| AUFGABE |
Entnehmen Sie dem Text über Jutta Kleinschmidt wortgetreu den Abschnitt von „Viele der gestarteten“ bis „am Rallyefahren reizt.“.

Viele der gestarteten Autos, Motorräder und LKW kamen nicht am Ziel im ägyptischen Badeort Sharm-el-Sheik an. Es ist dieses letztlich nicht völlig beherrschbare Risiko, das Jutta Kleinschmidt am Rallyefahren reizt.

»Rallyefahren ist Abenteuer, das ist das Schöne daran.«

Kleinschmidt hat dieses Abenteuer 2001 als erste Frau gewonnen, 2002 war sie Zweite. Danach wechselte sie vom Siegerteam Mitsubishi, das auch diesmal die vordersten vier Plätze belegte, zu VW. Dort nimmt die in Monaco lebende Rennfahrerin die neue Herausforderung an, ein siegfähiges Rallyefahrzeug mitzuentwickeln. Die vierzigjährige Diplom-Ingenieurin für Physik arbeitete sechs Jahre lang in der Fahrzeugentwicklung bei BMW, bevor sie ins Profilager der Rallyefahrer wechselte. Schon als Kind interessierte sie sich für Technik und besuchte mit Sondergenehmigung eine bayerische Jungenschule mit dieser Fachrichtung. Jutta Kleinschmidt ist es also gewohnt, die (fast) einzige Frau unter Männern zu sein. Bei der diesjährigen Paris-Dakar, die sie auf Platz acht beendete, fuhr außer ihr noch Andrea Mayer als Fahrerin mit. In den achtziger Jahren war auch schon die Französin Michele Mouton im Rallyesport sehr erfolgreich, aber trotzdem trifft es den einen oder anderen männlichen Konkurrenten doch hart, wenn eine Frau sich vor ihm platziert.

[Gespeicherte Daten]
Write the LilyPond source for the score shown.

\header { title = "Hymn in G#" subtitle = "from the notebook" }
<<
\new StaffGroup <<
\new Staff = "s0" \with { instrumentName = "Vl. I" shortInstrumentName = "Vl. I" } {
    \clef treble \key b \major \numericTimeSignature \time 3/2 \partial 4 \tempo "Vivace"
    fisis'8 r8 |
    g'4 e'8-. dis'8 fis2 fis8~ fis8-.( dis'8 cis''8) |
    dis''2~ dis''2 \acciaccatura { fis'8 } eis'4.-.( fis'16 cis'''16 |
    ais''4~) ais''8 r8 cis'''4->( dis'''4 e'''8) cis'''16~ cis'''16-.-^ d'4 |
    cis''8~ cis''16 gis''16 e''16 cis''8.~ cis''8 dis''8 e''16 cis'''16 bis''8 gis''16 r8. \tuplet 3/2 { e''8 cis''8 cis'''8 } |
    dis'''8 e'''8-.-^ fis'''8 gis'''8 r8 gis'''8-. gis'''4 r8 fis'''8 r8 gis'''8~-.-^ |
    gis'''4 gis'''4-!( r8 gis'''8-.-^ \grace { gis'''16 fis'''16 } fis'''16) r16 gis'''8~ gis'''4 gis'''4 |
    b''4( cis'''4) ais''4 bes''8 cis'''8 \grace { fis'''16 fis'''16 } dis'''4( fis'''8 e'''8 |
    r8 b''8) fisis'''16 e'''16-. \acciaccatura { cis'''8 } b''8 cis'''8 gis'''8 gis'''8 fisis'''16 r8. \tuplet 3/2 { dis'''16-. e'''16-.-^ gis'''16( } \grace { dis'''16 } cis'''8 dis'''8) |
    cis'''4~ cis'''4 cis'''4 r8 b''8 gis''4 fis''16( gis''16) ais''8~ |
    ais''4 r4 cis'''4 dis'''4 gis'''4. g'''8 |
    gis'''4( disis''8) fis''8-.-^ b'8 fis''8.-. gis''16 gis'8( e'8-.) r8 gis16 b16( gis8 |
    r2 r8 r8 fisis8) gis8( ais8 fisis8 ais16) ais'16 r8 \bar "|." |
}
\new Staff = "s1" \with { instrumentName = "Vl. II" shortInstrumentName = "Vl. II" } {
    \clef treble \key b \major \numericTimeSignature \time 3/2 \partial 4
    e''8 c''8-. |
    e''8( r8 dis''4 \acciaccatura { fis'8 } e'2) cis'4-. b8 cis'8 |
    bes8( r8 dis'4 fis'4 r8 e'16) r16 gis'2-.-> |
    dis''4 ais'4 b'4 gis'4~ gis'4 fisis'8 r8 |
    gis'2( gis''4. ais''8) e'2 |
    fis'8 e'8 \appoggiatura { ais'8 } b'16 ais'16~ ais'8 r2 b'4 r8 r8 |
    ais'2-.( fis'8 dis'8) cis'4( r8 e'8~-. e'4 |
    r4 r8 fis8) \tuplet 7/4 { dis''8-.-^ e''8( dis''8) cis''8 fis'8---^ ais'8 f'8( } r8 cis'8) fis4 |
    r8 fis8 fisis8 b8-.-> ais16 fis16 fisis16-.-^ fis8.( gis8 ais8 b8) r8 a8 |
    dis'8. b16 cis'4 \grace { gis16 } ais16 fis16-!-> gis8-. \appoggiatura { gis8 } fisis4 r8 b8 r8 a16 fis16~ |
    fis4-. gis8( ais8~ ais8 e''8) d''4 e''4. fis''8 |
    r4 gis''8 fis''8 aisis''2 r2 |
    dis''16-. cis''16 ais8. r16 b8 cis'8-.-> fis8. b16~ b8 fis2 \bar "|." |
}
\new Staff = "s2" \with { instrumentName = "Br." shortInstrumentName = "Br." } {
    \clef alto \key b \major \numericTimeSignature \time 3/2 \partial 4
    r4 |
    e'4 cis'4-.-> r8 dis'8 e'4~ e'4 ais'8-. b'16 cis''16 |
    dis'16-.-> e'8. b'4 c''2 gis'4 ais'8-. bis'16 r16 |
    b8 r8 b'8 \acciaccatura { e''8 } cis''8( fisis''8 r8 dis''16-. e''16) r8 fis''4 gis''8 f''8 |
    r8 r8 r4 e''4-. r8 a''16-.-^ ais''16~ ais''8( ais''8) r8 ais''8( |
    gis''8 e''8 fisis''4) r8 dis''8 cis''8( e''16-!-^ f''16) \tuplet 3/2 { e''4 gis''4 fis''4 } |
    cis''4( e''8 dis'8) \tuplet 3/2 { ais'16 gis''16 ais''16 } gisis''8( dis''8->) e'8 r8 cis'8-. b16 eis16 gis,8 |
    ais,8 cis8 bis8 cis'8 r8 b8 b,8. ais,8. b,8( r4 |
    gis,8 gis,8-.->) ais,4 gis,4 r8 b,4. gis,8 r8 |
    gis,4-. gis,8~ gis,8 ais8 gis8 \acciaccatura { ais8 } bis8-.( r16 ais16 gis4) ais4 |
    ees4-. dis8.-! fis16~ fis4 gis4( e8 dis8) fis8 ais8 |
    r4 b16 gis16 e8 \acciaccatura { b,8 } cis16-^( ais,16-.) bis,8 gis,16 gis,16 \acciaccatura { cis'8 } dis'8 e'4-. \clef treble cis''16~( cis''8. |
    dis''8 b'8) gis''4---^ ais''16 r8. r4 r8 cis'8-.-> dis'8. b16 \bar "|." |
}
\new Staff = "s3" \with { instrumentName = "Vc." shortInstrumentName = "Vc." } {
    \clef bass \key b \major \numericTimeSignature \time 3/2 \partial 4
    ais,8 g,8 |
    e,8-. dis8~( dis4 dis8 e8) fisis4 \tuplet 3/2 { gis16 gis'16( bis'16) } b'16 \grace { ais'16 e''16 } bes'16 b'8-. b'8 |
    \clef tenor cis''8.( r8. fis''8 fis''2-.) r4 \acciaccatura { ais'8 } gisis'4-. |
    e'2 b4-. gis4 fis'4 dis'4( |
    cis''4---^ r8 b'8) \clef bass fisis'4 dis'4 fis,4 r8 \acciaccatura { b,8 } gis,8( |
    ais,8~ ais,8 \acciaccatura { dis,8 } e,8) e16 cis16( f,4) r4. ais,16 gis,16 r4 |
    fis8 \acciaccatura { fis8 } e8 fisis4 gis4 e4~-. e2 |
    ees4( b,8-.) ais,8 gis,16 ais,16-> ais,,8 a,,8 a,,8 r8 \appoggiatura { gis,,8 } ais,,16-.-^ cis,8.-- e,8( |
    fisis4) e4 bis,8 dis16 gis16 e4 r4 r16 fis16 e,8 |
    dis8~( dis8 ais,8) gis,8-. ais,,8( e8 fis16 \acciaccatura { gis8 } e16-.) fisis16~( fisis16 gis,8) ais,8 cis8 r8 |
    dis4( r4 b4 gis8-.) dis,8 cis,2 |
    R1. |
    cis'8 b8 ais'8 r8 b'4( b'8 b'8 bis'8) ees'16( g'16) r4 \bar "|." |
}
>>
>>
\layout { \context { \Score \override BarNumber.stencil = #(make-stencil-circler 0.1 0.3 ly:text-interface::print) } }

| ERGEBNIS |
Viele der gestarteten Autos, Motorräder und LKW kamen nicht am Ziel im ägyptischen Badeort Sharm-el-Sheik an. Es ist dieses letztlich nicht völlig beherrschbare Risiko, das Jutta Kleinschmidt am Rallyefahren reizt.